This past weekend at the Lifetime Tempe Triathlon, fellow Peak Endurance Solutions & Moxie Racing athlete, Taylor Newgaard, put on an amazing performance and crossed the finish line as the first overall female in the Olympic-distance race. On an unusually hot day in mid-September, even by Phoenix’s standards, she ran away with the win posting some impressively speedy splits along the way:
These splits are PRs for her all-around, particularly the bike and run splits. She definitely broke through and established herself as one of the top local female triathletes. There is certainly no such thing as the “overnight success” and Taylor is no exception to this. Her steadily improving results are a product of consistency and very hard work. Here are a few of the characteristics of Taylor’s training plan that I strongly believe has led to her emerging success:
Taylor is consistent day-in and day-out. It isn’t about posting massive single-day workout sessions, but rather about being very consistent and showing up day after day, week after week, and month after month healthy and ready to give an honest effort. Adaptation to training takes place after consistent overload on the body, not from a single training session in isolation.
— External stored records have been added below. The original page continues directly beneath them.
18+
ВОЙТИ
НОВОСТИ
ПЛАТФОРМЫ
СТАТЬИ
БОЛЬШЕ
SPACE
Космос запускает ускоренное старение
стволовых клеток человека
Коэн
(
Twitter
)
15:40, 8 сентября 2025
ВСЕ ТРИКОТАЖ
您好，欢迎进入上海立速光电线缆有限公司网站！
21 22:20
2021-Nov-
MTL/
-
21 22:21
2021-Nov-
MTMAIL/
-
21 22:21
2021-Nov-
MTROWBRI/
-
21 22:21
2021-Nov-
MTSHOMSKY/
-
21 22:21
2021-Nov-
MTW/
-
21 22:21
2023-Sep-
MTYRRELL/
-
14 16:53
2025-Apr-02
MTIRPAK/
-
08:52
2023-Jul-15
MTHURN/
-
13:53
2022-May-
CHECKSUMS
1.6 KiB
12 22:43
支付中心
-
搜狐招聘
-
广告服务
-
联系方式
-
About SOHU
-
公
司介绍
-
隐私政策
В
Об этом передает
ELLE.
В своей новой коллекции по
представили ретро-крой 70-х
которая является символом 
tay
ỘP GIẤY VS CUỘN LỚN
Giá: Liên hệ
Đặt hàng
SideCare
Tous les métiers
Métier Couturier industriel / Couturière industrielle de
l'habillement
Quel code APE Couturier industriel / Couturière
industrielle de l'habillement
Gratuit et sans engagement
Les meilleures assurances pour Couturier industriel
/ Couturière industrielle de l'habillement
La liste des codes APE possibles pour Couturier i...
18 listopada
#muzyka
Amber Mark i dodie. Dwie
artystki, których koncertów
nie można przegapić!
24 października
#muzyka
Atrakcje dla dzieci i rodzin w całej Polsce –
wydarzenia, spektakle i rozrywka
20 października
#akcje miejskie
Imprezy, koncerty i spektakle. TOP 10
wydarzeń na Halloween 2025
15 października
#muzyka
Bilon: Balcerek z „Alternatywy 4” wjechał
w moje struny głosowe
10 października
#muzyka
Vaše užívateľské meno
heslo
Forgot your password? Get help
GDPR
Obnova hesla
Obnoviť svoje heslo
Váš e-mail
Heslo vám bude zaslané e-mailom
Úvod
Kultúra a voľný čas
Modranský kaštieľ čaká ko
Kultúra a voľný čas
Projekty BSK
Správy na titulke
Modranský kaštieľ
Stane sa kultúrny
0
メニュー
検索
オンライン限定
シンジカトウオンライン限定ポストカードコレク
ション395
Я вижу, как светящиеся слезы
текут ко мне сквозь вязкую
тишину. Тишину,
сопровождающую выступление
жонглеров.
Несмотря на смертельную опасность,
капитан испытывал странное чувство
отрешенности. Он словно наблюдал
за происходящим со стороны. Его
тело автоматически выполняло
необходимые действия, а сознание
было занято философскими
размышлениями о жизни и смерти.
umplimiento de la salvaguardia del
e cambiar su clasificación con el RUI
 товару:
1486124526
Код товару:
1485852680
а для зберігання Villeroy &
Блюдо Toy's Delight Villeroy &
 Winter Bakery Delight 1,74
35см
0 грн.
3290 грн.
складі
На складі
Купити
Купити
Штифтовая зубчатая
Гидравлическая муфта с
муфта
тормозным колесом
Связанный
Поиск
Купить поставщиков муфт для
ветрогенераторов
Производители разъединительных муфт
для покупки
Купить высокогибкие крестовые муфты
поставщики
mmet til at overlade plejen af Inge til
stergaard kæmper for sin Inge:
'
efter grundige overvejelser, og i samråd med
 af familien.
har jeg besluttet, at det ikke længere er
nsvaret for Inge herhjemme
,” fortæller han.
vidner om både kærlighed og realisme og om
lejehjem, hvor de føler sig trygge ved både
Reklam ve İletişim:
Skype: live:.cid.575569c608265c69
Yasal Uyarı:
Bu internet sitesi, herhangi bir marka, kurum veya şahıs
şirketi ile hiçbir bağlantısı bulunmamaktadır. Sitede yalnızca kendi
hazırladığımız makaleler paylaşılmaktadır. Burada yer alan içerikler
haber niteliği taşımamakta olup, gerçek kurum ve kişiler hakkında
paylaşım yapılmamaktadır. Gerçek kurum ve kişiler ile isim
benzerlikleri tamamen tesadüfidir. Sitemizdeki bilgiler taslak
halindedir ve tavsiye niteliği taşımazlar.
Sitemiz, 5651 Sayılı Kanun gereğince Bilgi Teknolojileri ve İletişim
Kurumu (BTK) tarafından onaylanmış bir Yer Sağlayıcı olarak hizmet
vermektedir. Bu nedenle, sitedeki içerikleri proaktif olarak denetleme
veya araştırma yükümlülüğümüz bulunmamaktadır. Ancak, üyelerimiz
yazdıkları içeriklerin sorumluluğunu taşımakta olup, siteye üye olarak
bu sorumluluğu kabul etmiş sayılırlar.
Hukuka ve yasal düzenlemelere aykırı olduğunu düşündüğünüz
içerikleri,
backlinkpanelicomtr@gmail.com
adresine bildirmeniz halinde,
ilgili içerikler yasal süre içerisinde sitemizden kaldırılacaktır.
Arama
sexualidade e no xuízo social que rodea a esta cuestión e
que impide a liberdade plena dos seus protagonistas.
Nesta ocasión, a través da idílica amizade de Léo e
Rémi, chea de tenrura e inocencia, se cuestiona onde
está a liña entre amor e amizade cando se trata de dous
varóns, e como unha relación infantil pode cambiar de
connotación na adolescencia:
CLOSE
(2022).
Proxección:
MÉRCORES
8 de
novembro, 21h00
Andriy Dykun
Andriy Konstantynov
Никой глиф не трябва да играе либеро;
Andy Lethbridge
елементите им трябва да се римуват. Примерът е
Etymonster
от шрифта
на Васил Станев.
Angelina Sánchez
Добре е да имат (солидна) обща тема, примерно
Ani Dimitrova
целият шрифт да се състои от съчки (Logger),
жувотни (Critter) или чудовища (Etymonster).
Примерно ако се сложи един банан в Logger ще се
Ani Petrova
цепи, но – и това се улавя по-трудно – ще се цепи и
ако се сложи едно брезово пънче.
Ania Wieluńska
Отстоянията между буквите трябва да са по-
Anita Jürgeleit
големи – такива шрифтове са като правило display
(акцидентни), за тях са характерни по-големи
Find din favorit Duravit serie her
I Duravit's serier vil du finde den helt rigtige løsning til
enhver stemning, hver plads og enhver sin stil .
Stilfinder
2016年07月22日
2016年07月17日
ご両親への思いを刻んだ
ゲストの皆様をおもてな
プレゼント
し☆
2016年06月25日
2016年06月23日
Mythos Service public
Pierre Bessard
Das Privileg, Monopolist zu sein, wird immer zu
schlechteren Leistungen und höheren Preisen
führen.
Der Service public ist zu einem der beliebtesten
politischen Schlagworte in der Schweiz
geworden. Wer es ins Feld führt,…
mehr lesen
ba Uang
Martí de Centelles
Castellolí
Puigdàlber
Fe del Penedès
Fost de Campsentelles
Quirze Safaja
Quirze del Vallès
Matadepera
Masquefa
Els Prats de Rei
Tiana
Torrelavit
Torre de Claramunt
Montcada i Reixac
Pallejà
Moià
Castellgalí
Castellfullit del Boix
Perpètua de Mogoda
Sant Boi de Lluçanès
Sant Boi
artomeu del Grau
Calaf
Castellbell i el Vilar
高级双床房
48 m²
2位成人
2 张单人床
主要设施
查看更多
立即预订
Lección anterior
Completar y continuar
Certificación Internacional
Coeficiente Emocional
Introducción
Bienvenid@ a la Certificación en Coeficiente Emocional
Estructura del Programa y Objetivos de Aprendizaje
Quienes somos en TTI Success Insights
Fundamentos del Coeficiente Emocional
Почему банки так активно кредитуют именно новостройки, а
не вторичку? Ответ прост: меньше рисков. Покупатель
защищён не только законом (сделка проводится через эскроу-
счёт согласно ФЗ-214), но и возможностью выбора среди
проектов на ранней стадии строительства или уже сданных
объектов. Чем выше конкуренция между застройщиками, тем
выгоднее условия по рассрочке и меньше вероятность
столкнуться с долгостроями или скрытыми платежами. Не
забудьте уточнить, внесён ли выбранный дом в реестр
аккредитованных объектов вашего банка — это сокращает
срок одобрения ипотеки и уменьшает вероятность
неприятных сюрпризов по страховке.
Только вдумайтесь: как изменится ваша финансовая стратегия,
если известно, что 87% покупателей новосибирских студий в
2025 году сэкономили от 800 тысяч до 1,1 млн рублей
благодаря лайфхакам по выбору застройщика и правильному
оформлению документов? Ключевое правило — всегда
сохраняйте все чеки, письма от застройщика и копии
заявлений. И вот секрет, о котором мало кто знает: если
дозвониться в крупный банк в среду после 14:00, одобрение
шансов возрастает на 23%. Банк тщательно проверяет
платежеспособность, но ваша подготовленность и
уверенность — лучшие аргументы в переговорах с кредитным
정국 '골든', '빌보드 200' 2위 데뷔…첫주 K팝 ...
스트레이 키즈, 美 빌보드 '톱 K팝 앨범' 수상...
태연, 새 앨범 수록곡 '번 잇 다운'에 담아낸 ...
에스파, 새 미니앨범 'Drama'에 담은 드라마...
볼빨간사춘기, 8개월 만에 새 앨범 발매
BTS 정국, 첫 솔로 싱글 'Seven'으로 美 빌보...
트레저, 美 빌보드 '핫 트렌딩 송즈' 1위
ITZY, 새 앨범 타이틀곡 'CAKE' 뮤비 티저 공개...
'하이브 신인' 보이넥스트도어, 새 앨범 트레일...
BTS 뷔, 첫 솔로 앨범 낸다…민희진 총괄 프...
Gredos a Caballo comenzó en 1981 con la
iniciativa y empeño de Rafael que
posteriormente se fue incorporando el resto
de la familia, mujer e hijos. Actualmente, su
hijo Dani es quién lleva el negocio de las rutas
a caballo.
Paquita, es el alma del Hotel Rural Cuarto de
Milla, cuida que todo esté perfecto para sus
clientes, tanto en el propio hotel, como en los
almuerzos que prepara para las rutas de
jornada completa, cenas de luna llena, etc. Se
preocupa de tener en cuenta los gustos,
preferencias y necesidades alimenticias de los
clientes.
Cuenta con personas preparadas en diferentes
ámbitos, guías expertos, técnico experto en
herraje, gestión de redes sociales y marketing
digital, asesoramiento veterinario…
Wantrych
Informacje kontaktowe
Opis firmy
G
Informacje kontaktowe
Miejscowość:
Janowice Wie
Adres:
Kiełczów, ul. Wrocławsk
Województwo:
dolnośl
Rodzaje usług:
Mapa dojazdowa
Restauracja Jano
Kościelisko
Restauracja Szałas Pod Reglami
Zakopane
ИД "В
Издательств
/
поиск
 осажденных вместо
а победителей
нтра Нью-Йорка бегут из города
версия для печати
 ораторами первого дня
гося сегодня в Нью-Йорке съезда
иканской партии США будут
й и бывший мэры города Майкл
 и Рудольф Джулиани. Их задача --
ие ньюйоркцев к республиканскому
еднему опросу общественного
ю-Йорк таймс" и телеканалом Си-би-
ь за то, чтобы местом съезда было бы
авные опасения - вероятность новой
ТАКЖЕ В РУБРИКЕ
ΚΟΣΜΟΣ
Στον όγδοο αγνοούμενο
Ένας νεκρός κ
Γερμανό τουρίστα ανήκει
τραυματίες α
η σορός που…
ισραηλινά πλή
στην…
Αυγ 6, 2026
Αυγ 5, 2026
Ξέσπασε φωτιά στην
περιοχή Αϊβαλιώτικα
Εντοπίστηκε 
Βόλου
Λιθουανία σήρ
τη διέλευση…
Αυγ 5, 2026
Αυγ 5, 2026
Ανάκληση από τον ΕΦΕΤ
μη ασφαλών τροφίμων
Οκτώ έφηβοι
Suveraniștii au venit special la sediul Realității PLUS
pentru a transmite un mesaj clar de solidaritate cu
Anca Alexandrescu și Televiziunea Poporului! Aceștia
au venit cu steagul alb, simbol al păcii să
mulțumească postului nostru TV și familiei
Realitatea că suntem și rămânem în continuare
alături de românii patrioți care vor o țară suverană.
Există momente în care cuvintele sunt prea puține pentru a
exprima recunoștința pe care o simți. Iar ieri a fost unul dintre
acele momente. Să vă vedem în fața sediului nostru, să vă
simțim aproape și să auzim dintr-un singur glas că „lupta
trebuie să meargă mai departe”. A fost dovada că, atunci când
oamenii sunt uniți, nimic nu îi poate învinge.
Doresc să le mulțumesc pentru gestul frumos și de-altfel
Polarized Training Intensities
Taylor doesn’t succumb to the trap of training in this awkward zone 3/moderate-intensity “grey zone” that many newcomers to the sport fall into. She is very diligent in keeping her long slow distance and easy recovery workouts “easy” and turning up the intensity full force when she does her hard interval and tempo efforts (based on a combination of pace, power, and perceived effort). She also doesn’t give into doing too much high-intensity work. She has the right balance of low-intensity endurance-based and recover-based work that allows her to develop her overall cardiovascular and muscular endurance while sprinkling in the right amount of high-intensity work to continually improve her top-end fitness and her threshold capacity.
Training by Feel
Modern-day training computers and GPS watches are an incredible tool, but they are often over-relied upon. Taylor has begun to master the art and science of knowing when to train off of objective numbers, such as nailing certain wattages on an intense bike workout, and knowing when to base her efforts on feel, such as in an easy recovery run. It’s important to know how to gauge effort and pace on rating of perceived exertion and not have heart rate, pace, or power be the end-all be-all of endurance performance. These metrics are incredibly valuable, but in the right doses.
Emphasis on Recovery
This one ties in with the “consistency” piece earlier, but Taylor does an excellent job at a) regularly incorporating recovery/easy days each week and recovery weeks into her training plan as well as b) listening to her body and knowing when to push on through anticipated fatigue and when to pull back because of unanticipated and potentially negative fatigue. Mastering this has allowed her to stay injury-free, illness-free, and on a steady positive trajectory in terms of her performance.
Every single one of Taylor’s training sessions has a very specific purpose dependent on the training block and the time of year. Whether it is a recovery session, an endurance-building session, or a high-intensity interval/tempo session, each workout serves a specific purpose. There are no wasted yards or miles as every session has a specific reason for being performed. There are times for highly structured sessions and times for unstructured sessions. The key is that all sessions are in her plan for a reason. She has developed the ability to pay attention to the small details of her training plan that many people gloss over, such as keeping recovery sessions, well, truly a recovery effort, as well as understanding why and when she performs her high-intensity work.
These are just a few of the key characteristics of her training that have led to Taylor’s success, and the good news is that all of these things are FREE! There is no magic supplement or ingenious piece of technology that has made such a significant difference as sound training and proper recovery have. I truly believe that these characteristics are part of a well-rounded foundation that every endurance athlete should build their training upon. Some of these characteristics develop over time with maturity in the sport, and others require simple tweaks to weekly or monthly training volume and intensity.
Congrats again Taylor on an amazing performance. Taylor and I are definitely looking forward to what she is capable of in Ironman Arizona in just a few months’ time.